Holy See takes dim view of countries that only have an ambassador to the Italian state
RATIONALISING Ireland’s diplomatic service in Rome could save the taxpayer €2.4 million.
That sum would be saved if Ireland moved its embassy to the Italian state to the site of its embassy to the Holy See, and in turn moved its Holy See ambassador to a base in an existing embassy in a neighbouring country.
Taoiseach Enda Kenny indicated this week in the wake of the Cloyne report that the Government might close the Irish Embassy to the Holy See.
First-time Irish visitors to Rome, on discovering that the Irish state runs two diplomatic missions in the Eternal City, often express surprise.
However, the point about the dual missions in Rome (and many other countries have two embassies here) is that they owe their existence to the Holy See’s desire to separate itself from the Italian state. It is the Holy See which refuses to accept an ambassador who is working out of the same building as the ambassador to Italy.
To some extent, the question goes back to the first World War, when there was only one national embassy in Rome. When both Austria and Germany, then at war with Italy, withdrew their diplomatic representation, the Holy See found itself without German or Austrian interlocutors.
In its finely tuned Jesuitical thinking, the Holy See objected to ambassadors being withdrawn because, while Italy was at war with Austria and Germany, the Holy See certainly was not.

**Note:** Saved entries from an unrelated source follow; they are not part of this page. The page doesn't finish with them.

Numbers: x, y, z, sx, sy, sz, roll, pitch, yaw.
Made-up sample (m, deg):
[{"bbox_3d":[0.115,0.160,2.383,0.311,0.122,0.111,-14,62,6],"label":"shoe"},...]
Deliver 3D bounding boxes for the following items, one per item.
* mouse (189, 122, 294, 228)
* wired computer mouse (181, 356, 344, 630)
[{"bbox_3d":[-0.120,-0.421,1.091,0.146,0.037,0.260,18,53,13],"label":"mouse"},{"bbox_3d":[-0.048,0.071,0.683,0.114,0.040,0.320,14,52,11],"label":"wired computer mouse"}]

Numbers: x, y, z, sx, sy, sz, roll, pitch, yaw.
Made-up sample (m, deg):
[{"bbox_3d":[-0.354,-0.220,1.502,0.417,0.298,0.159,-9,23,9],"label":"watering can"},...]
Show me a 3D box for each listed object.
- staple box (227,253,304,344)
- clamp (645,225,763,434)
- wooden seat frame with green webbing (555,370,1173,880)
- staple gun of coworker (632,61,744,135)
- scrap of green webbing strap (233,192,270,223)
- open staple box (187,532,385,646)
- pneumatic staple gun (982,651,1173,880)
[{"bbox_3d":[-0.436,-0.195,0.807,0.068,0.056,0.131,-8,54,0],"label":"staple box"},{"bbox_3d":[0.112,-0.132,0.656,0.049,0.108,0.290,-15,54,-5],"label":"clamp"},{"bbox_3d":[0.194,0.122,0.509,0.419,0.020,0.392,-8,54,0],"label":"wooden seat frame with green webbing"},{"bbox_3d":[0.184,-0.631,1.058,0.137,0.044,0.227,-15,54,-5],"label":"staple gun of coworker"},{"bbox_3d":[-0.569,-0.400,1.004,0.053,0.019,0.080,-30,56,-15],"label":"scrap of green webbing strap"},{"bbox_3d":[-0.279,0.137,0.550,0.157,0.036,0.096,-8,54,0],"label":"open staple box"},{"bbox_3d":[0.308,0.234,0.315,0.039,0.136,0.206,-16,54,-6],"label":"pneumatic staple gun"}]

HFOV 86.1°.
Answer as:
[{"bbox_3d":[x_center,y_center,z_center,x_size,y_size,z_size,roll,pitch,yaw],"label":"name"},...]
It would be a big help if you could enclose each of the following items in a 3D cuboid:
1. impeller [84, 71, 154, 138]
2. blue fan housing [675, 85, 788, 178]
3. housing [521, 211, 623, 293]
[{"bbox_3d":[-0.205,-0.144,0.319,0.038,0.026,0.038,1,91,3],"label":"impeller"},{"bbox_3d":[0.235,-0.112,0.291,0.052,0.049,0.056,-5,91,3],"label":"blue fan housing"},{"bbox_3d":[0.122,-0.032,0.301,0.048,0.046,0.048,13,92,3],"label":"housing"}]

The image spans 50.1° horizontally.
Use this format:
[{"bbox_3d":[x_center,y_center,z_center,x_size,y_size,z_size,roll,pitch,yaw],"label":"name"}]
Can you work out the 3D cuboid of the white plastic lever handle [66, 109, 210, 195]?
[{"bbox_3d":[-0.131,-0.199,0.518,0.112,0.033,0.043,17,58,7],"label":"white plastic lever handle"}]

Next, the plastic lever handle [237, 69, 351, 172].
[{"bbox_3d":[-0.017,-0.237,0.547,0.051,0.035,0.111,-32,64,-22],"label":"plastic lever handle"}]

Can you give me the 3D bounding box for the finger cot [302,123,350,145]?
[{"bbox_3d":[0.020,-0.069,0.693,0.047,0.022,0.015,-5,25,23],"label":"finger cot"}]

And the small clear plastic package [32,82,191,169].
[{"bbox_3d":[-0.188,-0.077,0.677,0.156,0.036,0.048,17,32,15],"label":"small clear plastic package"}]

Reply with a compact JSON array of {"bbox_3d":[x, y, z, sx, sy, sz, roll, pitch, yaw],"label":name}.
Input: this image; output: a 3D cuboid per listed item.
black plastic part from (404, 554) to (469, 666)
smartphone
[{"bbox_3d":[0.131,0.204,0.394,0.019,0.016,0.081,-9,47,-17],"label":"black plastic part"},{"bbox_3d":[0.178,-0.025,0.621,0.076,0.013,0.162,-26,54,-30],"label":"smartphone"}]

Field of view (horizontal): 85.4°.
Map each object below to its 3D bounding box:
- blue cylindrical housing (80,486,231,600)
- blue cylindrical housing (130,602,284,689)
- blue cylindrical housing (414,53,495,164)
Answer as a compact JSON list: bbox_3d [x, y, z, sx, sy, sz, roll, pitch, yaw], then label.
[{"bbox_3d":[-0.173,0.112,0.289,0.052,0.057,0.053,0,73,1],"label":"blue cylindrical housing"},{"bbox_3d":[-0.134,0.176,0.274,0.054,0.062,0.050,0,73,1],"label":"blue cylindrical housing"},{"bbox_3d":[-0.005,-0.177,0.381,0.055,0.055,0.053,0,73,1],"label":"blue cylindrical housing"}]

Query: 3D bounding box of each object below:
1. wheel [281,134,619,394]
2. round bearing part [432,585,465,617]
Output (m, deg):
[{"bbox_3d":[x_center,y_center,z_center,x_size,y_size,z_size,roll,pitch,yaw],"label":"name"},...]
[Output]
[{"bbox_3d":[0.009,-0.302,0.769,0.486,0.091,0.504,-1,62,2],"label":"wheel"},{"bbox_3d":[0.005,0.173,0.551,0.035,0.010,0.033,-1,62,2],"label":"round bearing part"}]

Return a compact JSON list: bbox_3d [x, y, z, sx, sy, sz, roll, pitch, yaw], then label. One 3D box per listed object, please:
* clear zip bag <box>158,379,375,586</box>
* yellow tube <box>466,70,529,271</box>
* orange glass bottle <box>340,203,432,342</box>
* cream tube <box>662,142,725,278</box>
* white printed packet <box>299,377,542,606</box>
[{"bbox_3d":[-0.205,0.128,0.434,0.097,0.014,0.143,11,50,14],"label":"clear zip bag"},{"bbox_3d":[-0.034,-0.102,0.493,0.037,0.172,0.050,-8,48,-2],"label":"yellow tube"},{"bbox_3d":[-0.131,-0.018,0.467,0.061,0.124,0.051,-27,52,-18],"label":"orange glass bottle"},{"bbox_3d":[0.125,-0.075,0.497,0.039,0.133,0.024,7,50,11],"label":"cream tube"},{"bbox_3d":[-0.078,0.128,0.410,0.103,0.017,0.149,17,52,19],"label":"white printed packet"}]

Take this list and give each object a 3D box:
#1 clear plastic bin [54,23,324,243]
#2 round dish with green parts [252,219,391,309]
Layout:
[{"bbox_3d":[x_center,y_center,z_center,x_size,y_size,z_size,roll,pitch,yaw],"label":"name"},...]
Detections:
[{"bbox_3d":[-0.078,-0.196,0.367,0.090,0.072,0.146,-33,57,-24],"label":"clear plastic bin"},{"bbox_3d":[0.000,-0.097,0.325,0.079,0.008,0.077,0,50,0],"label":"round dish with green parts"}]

The question is a delicate one given that the Holy See mounts a zealous guard on the independence of its 100-acre, landlocked sovereign city-state enclave in the heart of the Eternal City. Put simply, if you want to show some proper respect and courtesy to the Holy See, then you had better open up an embassy to the Holy See.
Countries which opt not to have a separate Vatican embassy usually end up “tagging on” Holy See responsibilities to their ambassador in a neighbouring country such as France, Malta or Switzerland.
The Holy See takes a dim view of this and the ambassador in question is very much a second-class citizen on the Vatican diplomatic circuit. All of this was something the post-war Irish ambassador to the Holy See, Joseph Walshe, understood all too clearly.
He inherited an embassy close to the central railway station where lorries, trams and trolley buses trundled by on a 24-hour basis. Frustrated with this accommodation, Walshe in 1946 reported to Dublin that Ireland really should upgrade its quarters, quoting the opinion of the US special representative, Myron Taylor, who said: “Ireland has a very special position in the Catholic world and in Rome and should have an embassy worthy of Ireland.”
Given the green light to find such a site, Walshe came up with the goods in the shape of the splendid 17th-century Villa Spada on the Gianicolo hill overlooking Rome.
This is and was a magnificent building which has written some intriguing chapters in Italian history, given that Garibaldi had used it briefly as his HQ in 1849 while in more recent years it was home to the Agnelli (Fiat) family during the second World War.
Bought for $150,000 in December 1946, the Villa Spada is now worth many millions. The villa functions not just as the residence of the Irish ambassador to the Holy See (that position is currently vacant given the recent retirement of Noel Fahey) but also houses the mission’s offices.
If it was decided to reduce the Irish missions in Rome to just one house, then logic would suggest that the embassy to the Italian state move into the Villa Spada since it currently rents its Rome embassy.
In answer to a parliamentary question in November 2009, then minister for foreign affairs Micheál Martin said in 2008 the two embassies cost €2.4 million (Italian state) and €900,000 (Holy See). So clearly, more is to be gained from relocating the embassy to the Italian state.
This saving, however, would come at a price. Not only would it strain relations with the Holy See, but Ireland would be cutting itself off from one of the world’s best “listening posts”, given that the Vatican has an unparalleled worldwide network of contacts, intelligence and information.